NZ cancer patients miss out in campaign pledge backdown

The government has cheered Nicola Willis' budget but cancer and conservation groups are less happy. (Ben McKay/AAP PHOTOS)

Cancer patients and conservation groups have derided the New Zealand coalition government's budget as visionless and backwards.

On Thursday, Finance Minister Nicola Willis delivered her first budget, coming good on campaign pledges to cut government spending and provide income tax relief.

However, Ms Willis' National party did not meet an election promise to fund 13 new cancer treatments, upsetting sufferers.

"There are patients right now with terminal cancer who are waiting for these medicines to be funded," Patient Advocacy Aotearoa's Malcolm Mulholland told Newstalk ZB.

"If they're not funded, to be perfectly blunt, some will die."

Ms Willis offered regrets in her speech inside the budget lockup.

"Those cancer patients will see more drugs funded in future ... we are determined to deliver it.

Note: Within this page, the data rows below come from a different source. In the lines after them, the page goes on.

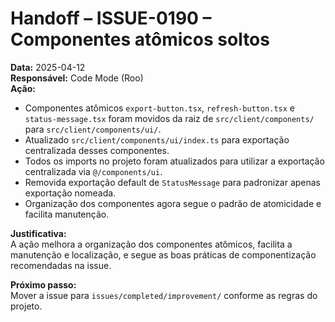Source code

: # Handoff – ISSUE-0190 – Componentes atômicos soltos

**Data:** 2025-04-12  
**Responsável:** Code Mode (Roo)  
**Ação:**  
- Componentes atômicos `export-button.tsx`, `refresh-button.tsx` e `status-message.tsx` foram movidos da raiz de `src/client/components/` para `src/client/components/ui/`.
- Atualizado `src/client/components/ui/index.ts` para exportação centralizada desses componentes.
- Todos os imports no projeto foram atualizados para utilizar a exportação centralizada via `@/components/ui`.
- Removida exportação default de `StatusMessage` para padronizar apenas exportação nomeada.
- Organização dos componentes agora segue o padrão de atomicidade e facilita manutenção.

**Justificativa:**  
A ação melhora a organização dos componentes atômicos, facilita a manutenção e localização, e segue as boas práticas de componentização recomendadas na issue.

**Próximo passo:**  
Mover a issue para `issues/completed/improvement/` conforme as regras do projeto.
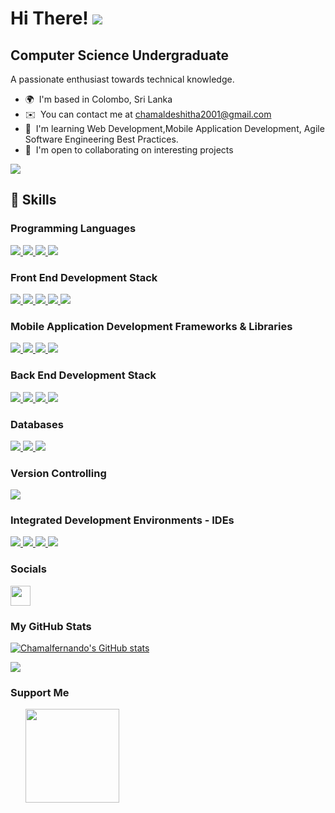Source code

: Hi There! ![](https://user-images.githubusercontent.com/18350557/176309783-0785949b-9127-417c-8b55-ab5a4333674e.gif)
=======================================================================================================================================

Computer Science Undergraduate
-------------

A passionate enthusiast towards technical knowledge.

* 🌍  I'm based in Colombo, Sri Lanka
* ✉️  You can contact me at [chamaldeshitha2001@gmail.com](mailto:chamaldeshitha2001@gmail.com)
* 🧠  I'm learning Web Development,Mobile Application Development, Agile Software Engineering Best Practices.
* 🤝  I'm open to collaborating on interesting projects

<a href="https://www.github.com/Chamalfernando" target="_blank" rel="noreferrer">
  <img src="https://img.shields.io/github/followers/Chamalfernando?logo=github&style=for-the-badge&color=0891b2&labelColor=1c1917"/>
</a>

## 🚀 Skills

### Programming Languages

<a href="#" target="_blank" rel="noreferrer">
  <img src="https://img.shields.io/badge/JavaScript-323330?style=for-the-badge&logo=javascript&logoColor=F7DF1E"/>
</a>
<a href="#" target="_blank" rel="noreferrer">
  <img src="https://img.shields.io/badge/Java-007396?style=for-the-badge&logo=java&logoColor=white"/>
</a>
<a href="#" target="_blank" rel="noreferrer">
  <img src="https://img.shields.io/badge/C-00599C?style=for-the-badge&logo=c&logoColor=white"/>
</a>
<a href="#" target="_blank" rel="noreferrer">
  <img src="https://img.shields.io/badge/C++-00599C?style=for-the-badge&logo=cplusplus&logoColor=white"/>
</a>

### Front End Development Stack

<a href="#" target="_blank" rel="noreferrer">
  <img src="https://img.shields.io/badge/React-20232A?style=for-the-badge&logo=react&logoColor=61DAFB"/>
</a>
<a href="#" target="_blank" rel="noreferrer">
  <img src="https://img.shields.io/badge/Material_UI-0081CB?style=for-the-badge&logo=mui&logoColor=white"/>
</a>
<a href="#" target="_blank" rel="noreferrer">
  <img src="https://img.shields.io/badge/HTML5-E34F26?style=for-the-badge&logo=html5&logoColor=white"/>
</a>
<a href="#" target="_blank" rel="noreferrer">
  <img src="https://img.shields.io/badge/CSS3-1572B6?style=for-the-badge&logo=css3&logoColor=white"/>
</a>
<a href="#" target="_blank" rel="noreferrer">
  <img src="https://img.shields.io/badge/Chakra_UI-319795?style=for-the-badge&logo=chakraui&logoColor=white"/>
</a>


### Mobile Application Development Frameworks & Libraries 

<a href="#" target="_blank" rel="noreferrer">
  <img src="https://img.shields.io/badge/React%20Native-20232A?logo=react&logoColor=61DAFB&style=for-the-badge"/>
</a>
<a href="#" target="_blank" rel="noreferrer">
  <img src="https://img.shields.io/badge/Flutter-02569B?logo=flutter&logoColor=white&style=for-the-badge"/>
</a>
<a href="#" target="_blank" rel="noreferrer">
  <img src="https://img.shields.io/badge/Android-3DDC84?style=for-the-badge&logo=android&logoColor=white"/>
</a>
<a href="#" target="_blank" rel="noreferrer">
 <img src="https://img.shields.io/badge/Jetpack%20Compose-4285F4?style=for-the-badge&logo=jetpack-compose&logoColor=white"/>
</a>

### Back End Development Stack

<a href="#" target="_blank" rel="noreferrer">
  <img src="https://img.shields.io/badge/PHP-777BB4?style=for-the-badge&logo=php&logoColor=white"/>
</a>
<a href="#" target="_blank" rel="noreferrer">
  <img src="https://img.shields.io/badge/Spring-6DB33F?logo=spring&logoColor=white&style=for-the-badge"/>
</a>
<a href="#" target="_blank" rel="noreferrer">
  <img src="https://img.shields.io/badge/Node.js-339933?style=for-the-badge&logo=nodedotjs&logoColor=white"/>
</a>
<a href="#" target="_blank" rel="noreferrer">
  <img src="https://img.shields.io/badge/Express.js-000000?logo=express&logoColor=white&style=for-the-badge"/>
</a>

### Databases

<a href="#" target="_blank" rel="noreferrer">
  <img src="https://img.shields.io/badge/MySql-205375?style=for-the-badge&logo=mysql&logoColor=white"/>
</a>
<a href="#" target="_blank" rel="noreferrer">
  <img src="https://img.shields.io/badge/mongoDB-47A248?style=for-the-badge&logo=mongodb&logoColor=white"/>
</a>
<a href="#" target="_blank" rel="noreferrer">
  <img src="https://img.shields.io/badge/Postgresql-4169E1?style=for-the-badge&logo=postgresql&logoColor=white"/>
</a>

### Version Controlling

<a href="#" target="_blank" rel="noreferrer">
  <img src="https://img.shields.io/badge/Git-F05032?style=for-the-badge&logo=git&logoColor=white"/>
</a>

### Integrated Development Environments - IDEs

<a href="#" target="_blank" rel="noreferrer">
  <img src="https://img.shields.io/badge/Android%20Studio-3DDC84?style=for-the-badge&logo=android-studio&logoColor=white"/>
</a>
<a href="#" target="_blank" rel="noreferrer">
  <img src="https://img.shields.io/badge/VS%20Code-007ACC?style=for-the-badge&logo=visual-studio-code&logoColor=white"/>
</a>
<a href="#" target="_blank" rel="noreferrer">
  <img src="https://img.shields.io/badge/IntelliJ%20IDEA-000000?style=for-the-badge&logo=intellij-idea&logoColor=white"/>
</a>
<a href="#" target="_blank" rel="noreferrer">
  <img src="https://img.shields.io/badge/PyCharm-000000?style=for-the-badge&logo=pycharm&logoColor=white"/>
</a>

### Socials

<p align="left"> 
  <a href="https://www.linkedin.com/in/chamal-fernando" target="_blank" rel="noreferrer">
    <picture> 
      <source media="(prefers-color-scheme: dark)" srcset="https://raw.githubusercontent.com/danielcranney/readme-generator/main/public/icons/socials/linkedin-dark.svg" />
      <source media="(prefers-color-scheme: light)" srcset="https://raw.githubusercontent.com/danielcranney/readme-generator/main/public/icons/socials/linkedin.svg" />
      <img src="https://raw.githubusercontent.com/danielcranney/readme-generator/main/public/icons/socials/linkedin.svg" width="32" height="32" /> 
    </picture> 
  </a> 
</p>

### My GitHub Stats

<a href="http://www.github.com/Chamalfernando"><img src="https://github-readme-stats.vercel.app/api?username=Chamalfernando&show_icons=true&hide=&count_private=true&title_color=0891b2&text_color=ffffff&icon_color=0891b2&bg_color=1c1917&hide_border=true&show_icons=true" alt="Chamalfernando's GitHub stats" /></a>

<a href="http://www.github.com/Chamalfernando"><img src="https://github-readme-streak-stats.herokuapp.com/?user=Chamalfernando&stroke=ffffff&background=1c1917&ring=0891b2&fire=0891b2&currStreakNum=ffffff&currStreakLabel=0891b2&sideNums=ffffff&sideLabels=ffffff&dates=ffffff&hide_border=true" /></a>

### Support Me

<ul style="list-style-type: none; margin: 0;">

<li style="display: inline-block; margin-right: 0.25rem;"><a href="https://www.buymeacoffee.com/chamalfernando"><img src="https://cdn.buymeacoffee.com/buttons/v2/default-yellow.png" width="150"/></a></li>

</ul>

And we will," she said.

Across-the-board government cuts have hit the conservation department, environment ministry, environmental legal aid and the climate change commission - with hundreds of millions worth of climate projects shelved alone.

"It's a shredder," Greens co-leader Chloe Swarbrick said, who was surprised at the scale of climate cuts.

Greenpeace said the budget amounted to a "war on nature".

"Without enough funding, these agencies cannot respond to the anti-nature policies this government keeps throwing at them," executive director Russell Norman said.

The scientific community was also left reeling.

"Analysing this year's budget is an exercise in determining how bad the damage will be," New Zealand Association of Scientists co-president Lucy Stewart said.

"There is one genuinely welcome new initiative - funding for Geonet, the National Seismic Hazard Model, and the National Geohazards Monitoring Centre has been extended out until 2027."

Environmental groups are planning a "March for Nature" protest next week, following hot on the heels of a Maori day of protest action on Thursday.

Thousands turned out at dozens of sites across the country in protests organised by the Maori Party, timed alongside the budget, but aimed at government reforms to diminish the Treaty of Waitangi.

But it was not just the left that were underwhelmed by Ms Willis' budget: right-wing waste-watch group the Taxpayers Union said the scale of both public sector and tax cuts didn't go far enough.

"If you were looking forward to a bonfire of wasteful initiatives, you'll be disappointed," executive director Jordan Williams said.

"Instead of popping (former Finance Minister) Grant Robertson's spending balloons, the more we got into the details, the clearer it became that Nicola Willis has added helium!

"Willis' 2024 budget spends $13.8 billion more than Robertson's 2023 budget ... if the shoe was on the other foot and this Budget was from Labour - she'd be calling it out as 'shortchanging Kiwis'.

Politically important lobby group Federated Farmers said they were pleased with the "no frills" budget, and looked forward to promised regulation cuts.

"Just like the average farmer's budget, the government doesn't have a lot of spare cash laying around to spend on nice-to-haves and optional extras," president Wayne Langford said.